How to complete this task -> For the word "LIST", state how many lines of the records include it, with no other text.

Text-based design files

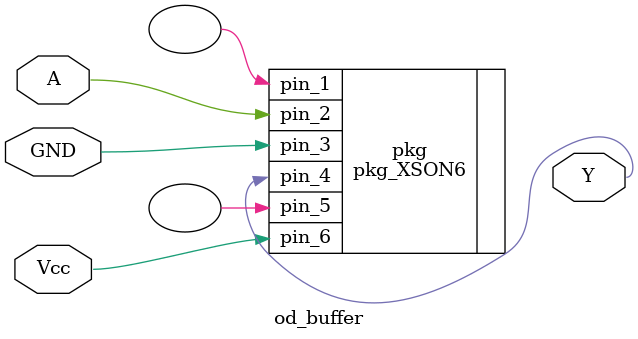
<source format=v>
module od_buffer (GND, Vcc, A, Y);

input GND, Vcc;
input A;
output Y;

/* instantiate the package; the mapping of signals to pins is defined here */

pkg_XSON6 pkg  (.pin_1(),	/* no connect */
		.pin_2(A),
		.pin_3(GND),
		.pin_4(Y),
		.pin_5(),	/* no connect */
		.pin_6(Vcc)
	);

endmodule

</source>
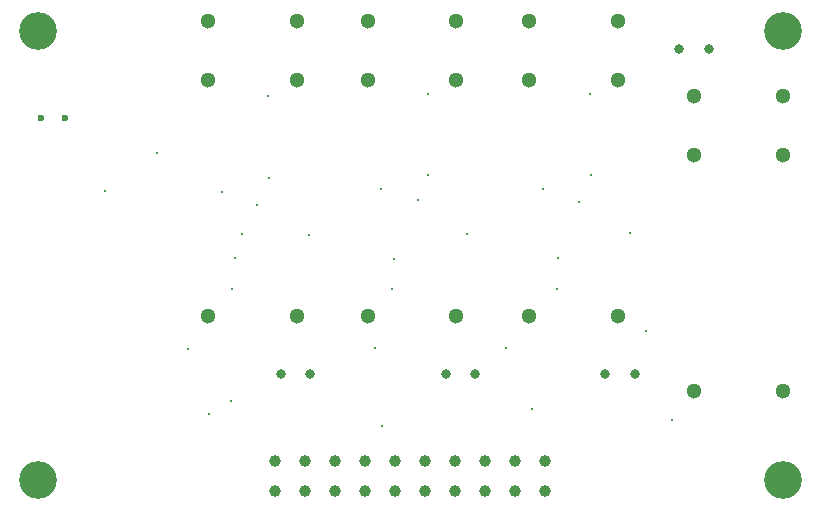
<source format=gbr>
%TF.GenerationSoftware,KiCad,Pcbnew,7.0.11-rc3*%
%TF.CreationDate,2025-03-16T23:30:25+08:00*%
%TF.ProjectId,SDC 2,53444320-322e-46b6-9963-61645f706362,rev?*%
%TF.SameCoordinates,Original*%
%TF.FileFunction,Plated,1,2,PTH,Drill*%
%TF.FilePolarity,Positive*%
%FSLAX46Y46*%
G04 Gerber Fmt 4.6, Leading zero omitted, Abs format (unit mm)*
G04 Created by KiCad (PCBNEW 7.0.11-rc3) date 2025-03-16 23:30:25*
%MOMM*%
%LPD*%
G01*
G04 APERTURE LIST*
%TA.AperFunction,ViaDrill*%
%ADD10C,0.300000*%
%TD*%
%TA.AperFunction,ComponentDrill*%
%ADD11C,0.600000*%
%TD*%
%TA.AperFunction,ComponentDrill*%
%ADD12C,0.800000*%
%TD*%
%TA.AperFunction,ComponentDrill*%
%ADD13C,1.000000*%
%TD*%
%TA.AperFunction,ComponentDrill*%
%ADD14C,1.300000*%
%TD*%
%TA.AperFunction,ComponentDrill*%
%ADD15C,3.200000*%
%TD*%
G04 APERTURE END LIST*
D10*
X62100000Y-65000000D03*
X66500000Y-61837500D03*
X69200000Y-78400000D03*
X70900000Y-83900000D03*
X72000000Y-65100000D03*
X72800000Y-82800000D03*
X72900000Y-73300000D03*
X73100000Y-70700000D03*
X73700000Y-68700000D03*
X75000000Y-66200000D03*
X75900000Y-57000000D03*
X76000000Y-63900000D03*
X79400000Y-68800000D03*
X85000000Y-78300000D03*
X85500000Y-64900000D03*
X85600000Y-84900000D03*
X86400000Y-73300000D03*
X86600000Y-70800000D03*
X88600000Y-65800000D03*
X89500000Y-56800000D03*
X89500000Y-63700000D03*
X92800000Y-68700000D03*
X96100000Y-78300000D03*
X98300000Y-83500000D03*
X99200000Y-64900000D03*
X100400000Y-73300000D03*
X100500000Y-70700000D03*
X102300000Y-66000000D03*
X103200000Y-56800000D03*
X103300000Y-63700000D03*
X106600000Y-68600000D03*
X107900000Y-76900000D03*
X110100000Y-84400000D03*
D11*
%TO.C,C5*%
X56750000Y-58862500D03*
X58750000Y-58862500D03*
D12*
%TO.C,C12*%
X77000000Y-80500000D03*
X79500000Y-80500000D03*
%TO.C,C11*%
X91000000Y-80500000D03*
X93500000Y-80500000D03*
%TO.C,C13*%
X104500000Y-80500000D03*
X107000000Y-80500000D03*
%TO.C,JP1*%
X110710000Y-53000000D03*
X113250000Y-53000000D03*
D13*
%TO.C,J1*%
X76564999Y-87860000D03*
X76564999Y-90400000D03*
X79104999Y-87860000D03*
X79104999Y-90400000D03*
X81644999Y-87860000D03*
X81644999Y-90400000D03*
X84184999Y-87860000D03*
X84184999Y-90400000D03*
X86724999Y-87860000D03*
X86724999Y-90400000D03*
X89264999Y-87860000D03*
X89264999Y-90400000D03*
X91804999Y-87860000D03*
X91804999Y-90400000D03*
X94344999Y-87860000D03*
X94344999Y-90400000D03*
X96884999Y-87860000D03*
X96884999Y-90400000D03*
X99424999Y-87860000D03*
X99424999Y-90400000D03*
D14*
%TO.C,K1*%
X70871320Y-50621320D03*
X70871320Y-55621320D03*
X70871320Y-75621320D03*
X78371320Y-50621320D03*
X78371320Y-55621320D03*
X78371320Y-75621320D03*
%TO.C,K4*%
X84371320Y-50621320D03*
X84371320Y-55621320D03*
X84371320Y-75621320D03*
X91871320Y-50621320D03*
X91871320Y-55621320D03*
X91871320Y-75621320D03*
%TO.C,K2*%
X98058820Y-50621320D03*
X98058820Y-55621320D03*
X98058820Y-75621320D03*
X105558820Y-50621320D03*
X105558820Y-55621320D03*
X105558820Y-75621320D03*
%TO.C,K3*%
X112000000Y-57000000D03*
X112000000Y-62000000D03*
X112000000Y-82000000D03*
X119500000Y-57000000D03*
X119500000Y-62000000D03*
X119500000Y-82000000D03*
D15*
%TO.C,H1*%
X56500000Y-51500000D03*
%TO.C,H4*%
X56500000Y-89500000D03*
%TO.C,H3*%
X119500000Y-51500000D03*
%TO.C,H2*%
X119500000Y-89500000D03*
M02*

</source>
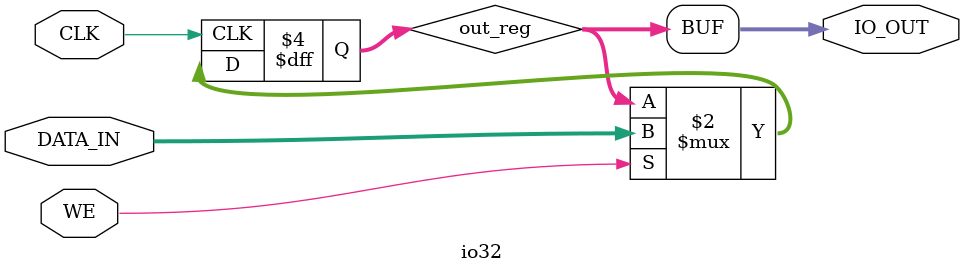
<source format=sv>
module io32(   input         CLK,
               input         WE,
               input  [31:0] DATA_IN,
               output [31:0] IO_OUT );

logic [31:0] out_reg;

always_ff @(posedge CLK)
   if(WE) out_reg <= DATA_IN;

assign IO_OUT = out_reg;

endmodule

</source>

Task result -> 2